== Provided data ==
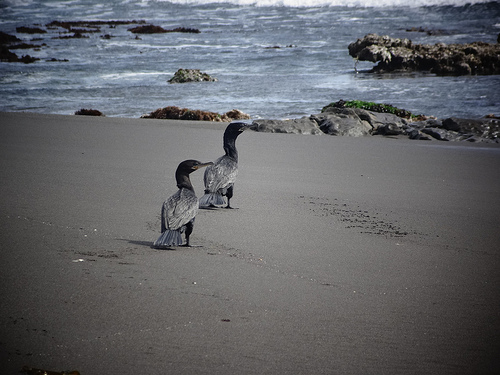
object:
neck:
[175, 173, 192, 190]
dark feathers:
[160, 196, 195, 233]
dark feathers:
[154, 232, 181, 247]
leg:
[222, 187, 234, 208]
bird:
[194, 115, 253, 210]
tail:
[149, 229, 187, 251]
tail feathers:
[152, 228, 184, 253]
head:
[174, 158, 211, 183]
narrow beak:
[195, 160, 212, 169]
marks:
[296, 192, 406, 239]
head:
[226, 118, 246, 139]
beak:
[248, 123, 260, 128]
===
- [Task statement]:
Format the data above as a numbered list, starting at the beginning of the data and ending at the line containing "[226, 118, 246, 139]", with both ends included and blank lines skipped. Leave the pictures out of the answer.

- [Reply]:
1. object:
2. neck:
3. [175, 173, 192, 190]
4. dark feathers:
5. [160, 196, 195, 233]
6. dark feathers:
7. [154, 232, 181, 247]
8. leg:
9. [222, 187, 234, 208]
10. bird:
11. [194, 115, 253, 210]
12. tail:
13. [149, 229, 187, 251]
14. tail feathers:
15. [152, 228, 184, 253]
16. head:
17. [174, 158, 211, 183]
18. narrow beak:
19. [195, 160, 212, 169]
20. marks:
21. [296, 192, 406, 239]
22. head:
23. [226, 118, 246, 139]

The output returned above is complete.